→ **Work to be completed**
Copy each line in the data that includes the word "forward".

Saved data entries
- - -

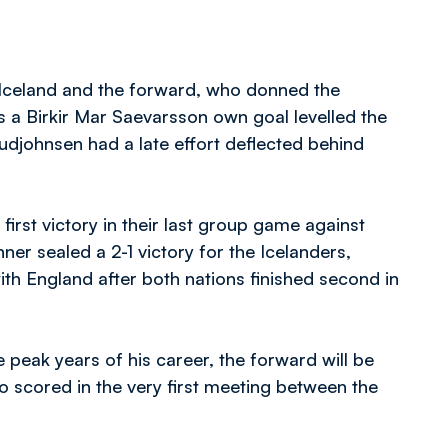
 Iceland and the forward, who donned the
as a Birkir Mar Saevarsson own goal levelled the
djohnsen had a late effort deflected behind
first victory in their last group game against
ner sealed a 2-1 victory for the Icelanders,
th England after both nations finished second in
 peak years of his career, the forward will be
ho scored in the very first meeting between the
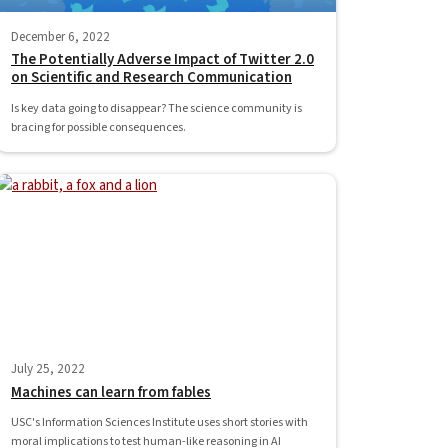
December 6, 2022
The Potentially Adverse Impact of Twitter 2.0
on Scientific and Research Communication
Is key data going to disappear? The science community is
bracing for possible consequences.
July 25, 2022
Machines can learn from fables
USC's Information Sciences Institute uses short stories with
moral implications to test human-like reasoning in AI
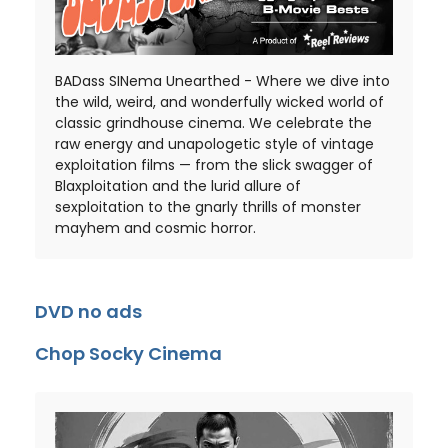
BADass SINema Unearthed - Where we dive into
the wild, weird, and wonderfully wicked world of
classic grindhouse cinema. We celebrate the
raw energy and unapologetic style of vintage
exploitation films — from the slick swagger of
Blaxploitation and the lurid allure of
sexploitation to the gnarly thrills of monster
mayhem and cosmic horror.
DVD no ads
Chop Socky Cinema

- - -

→ **Expected answer**
 Iceland and the forward, who donned the
 peak years of his career, the forward will be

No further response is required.